• **Set exercise 1**
Answer these from the robot trajectory planning passage, one short answer per line:
(a) What does the term "jerk" denote?
(b) On what robot was the proposed algorithm tested?
(c) Which boundary condition constraints does the introduction list for the optimization procedure?
• **Set exercise 2**
Write the next part of the robot trajectory planning passage, picking up after its final sentence.

• **Passage given**
Abstract

The problem of minimum time-jerk trajectory planning for a robot is discussed in this paper. The optimal objective function is composed of two segments along the trajectory, which are the proportional to the total execution time and the proportional to the integral of the squared jerk (which denotes the derivative of the acceleration). The augmented Lagrange constrained particle swarm optimization (ALCPSO) algorithm, which combines the constrained particle swarm optimization (CPSO) with the augmented Lagrange multiplier (ALM) method, is proposed to optimize the objective function. In this algorithm, falling into a local best value can be avoided because a new particle swarm is generated per initial procedure, and the best value gained from the former generation is saved and delivered to the next generation during the iterative search procedure to enable the best value to be found more easily and more quickly. Finally, the proposed algorithm is tested on a planar 3-degree-of-freedom (DOF) robot; the simulation results show that the algorithm is effective, offering a solution to the time-jerk optimal trajectory planning problem of a robot under nonlinear constraints.

1. Introduction

Trajectory planning is the foundation of robot trajectory control. The aim of trajectory planning is to generate trajectory points and plan a smooth trajectory. Optimal trajectory planning has been a focus of robot research studies in recent years because its performance is important for the efficiency and motion stability of a robot. The major steps in optimal trajectory planning are as follows. First, several points along a given geometric path are given. Then, the inverse kinematic solutions of the given trajectory points are obtained. Next, interpolating functions are used to perform trajectory planning in the joint space. Finally, an optimal method is used to optimize the trajectory in order to make it smooth and continuous. Boundary condition constraints, such as those on the velocity, acceleration, jerk, and time, need to be considered in the optimization procedure.

• **Recorded information**
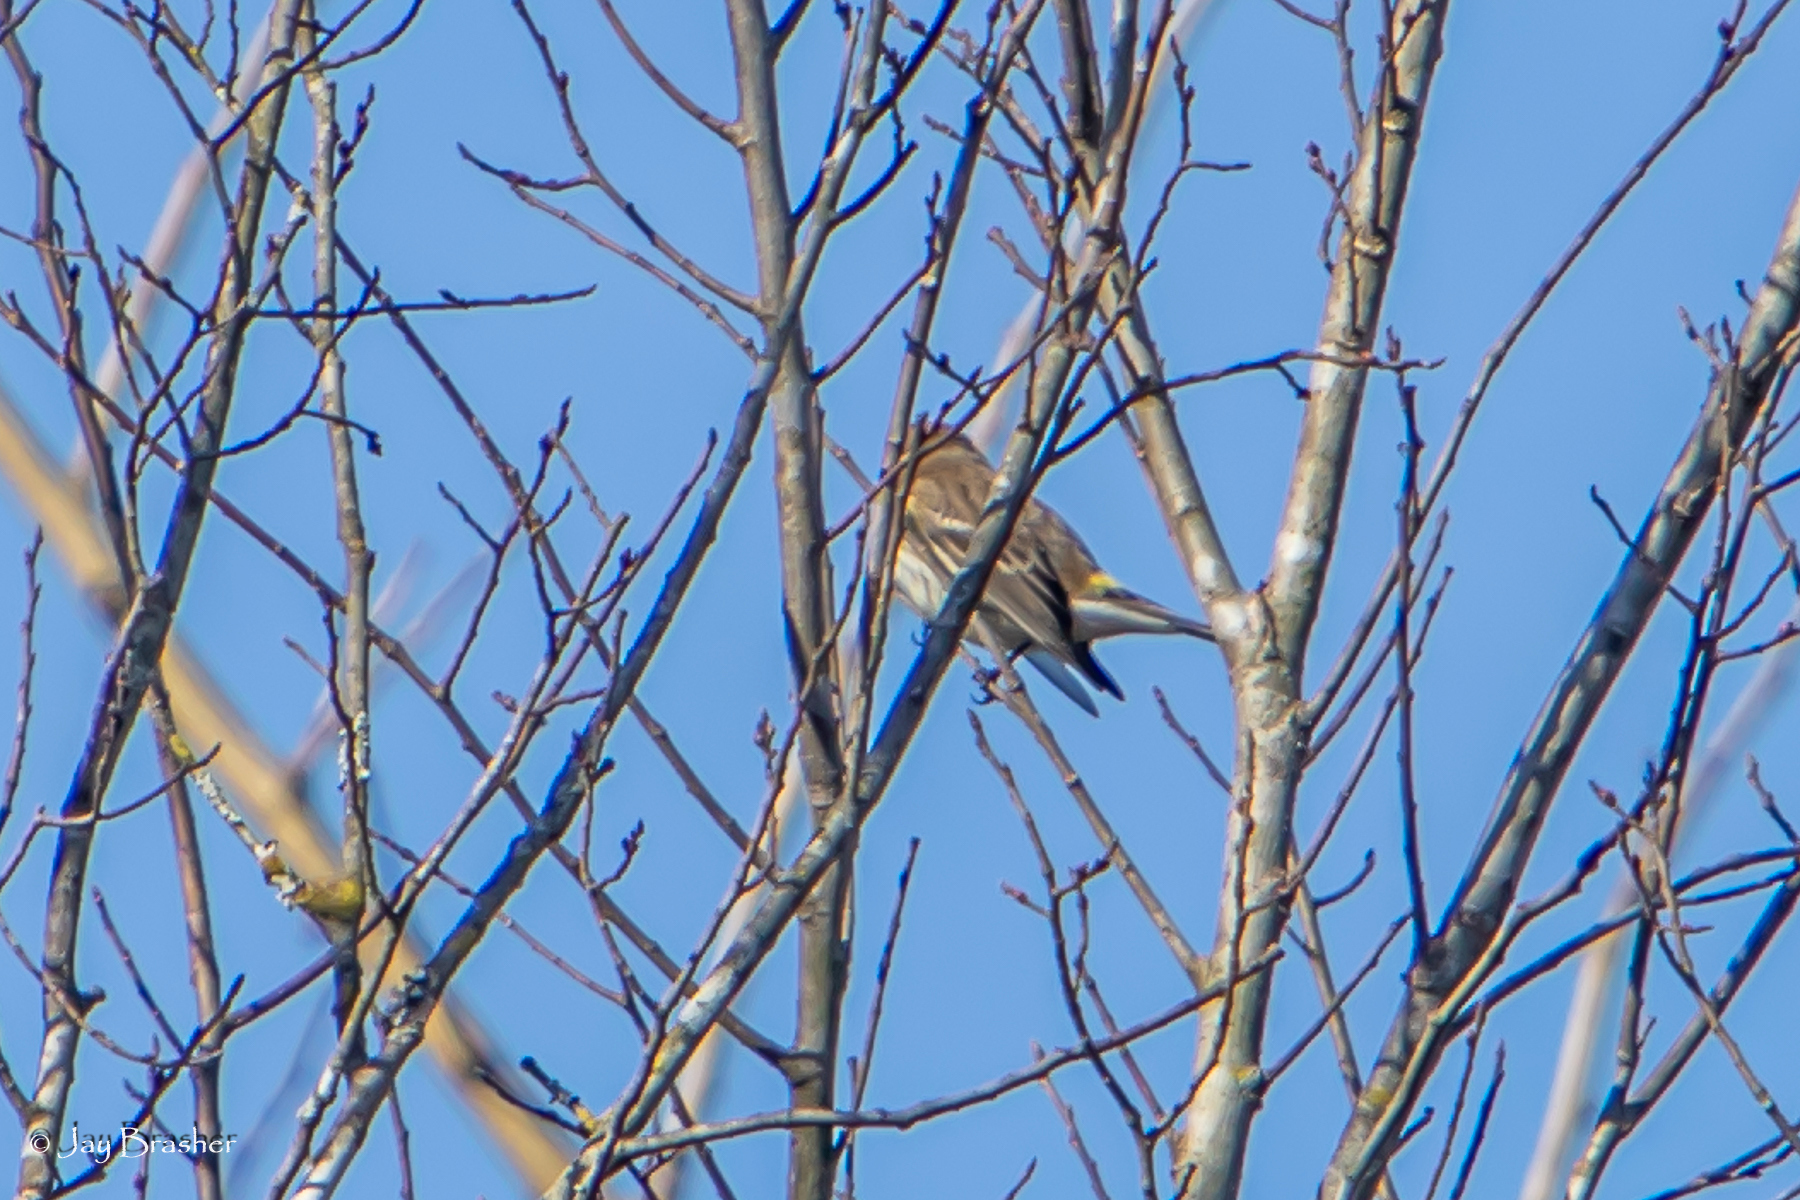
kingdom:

• **Task result 1**
(a) The derivative of the acceleration.
(b) A planar 3-degree-of-freedom (DOF) robot.
(c) Constraints on the velocity, acceleration, jerk, and time.

• **Task result 2**
Reasonable trajectory planning can reduce vibration and ensure the long joint life and high path tracking accuracy of a robot. The minimum-time trajectory planning approach was first proposed in the literature to improve the efficiency of robots; the study of such planning has become an important field in trajectory optimization. The purpose of minimum-time trajectory planning is to plan the shortest execution time trajectory according to the given points while the boundary constraints are satisfied. Examples of minimum-time trajectory planning are provided in [1–5]. In fact, vibration may appear when a robot is in the moving process or when it is stopped, which will negatively impact the tracking accuracy of the robot; therefore, minimum vibration is an important performance index, and many researchers have studied how to utilize minimum-jerk trajectory planning to reduce vibration [6–8]. The minimum-time and minimum-jerk trajectory planning studies are often considered together to improve the efficiency and smoothness of the trajectory and reduce the vibration of a robot; the combination of these two methods is referred to as time-jerk optimal trajectory planning. Examples of such trajectory planning are provided in [9–13].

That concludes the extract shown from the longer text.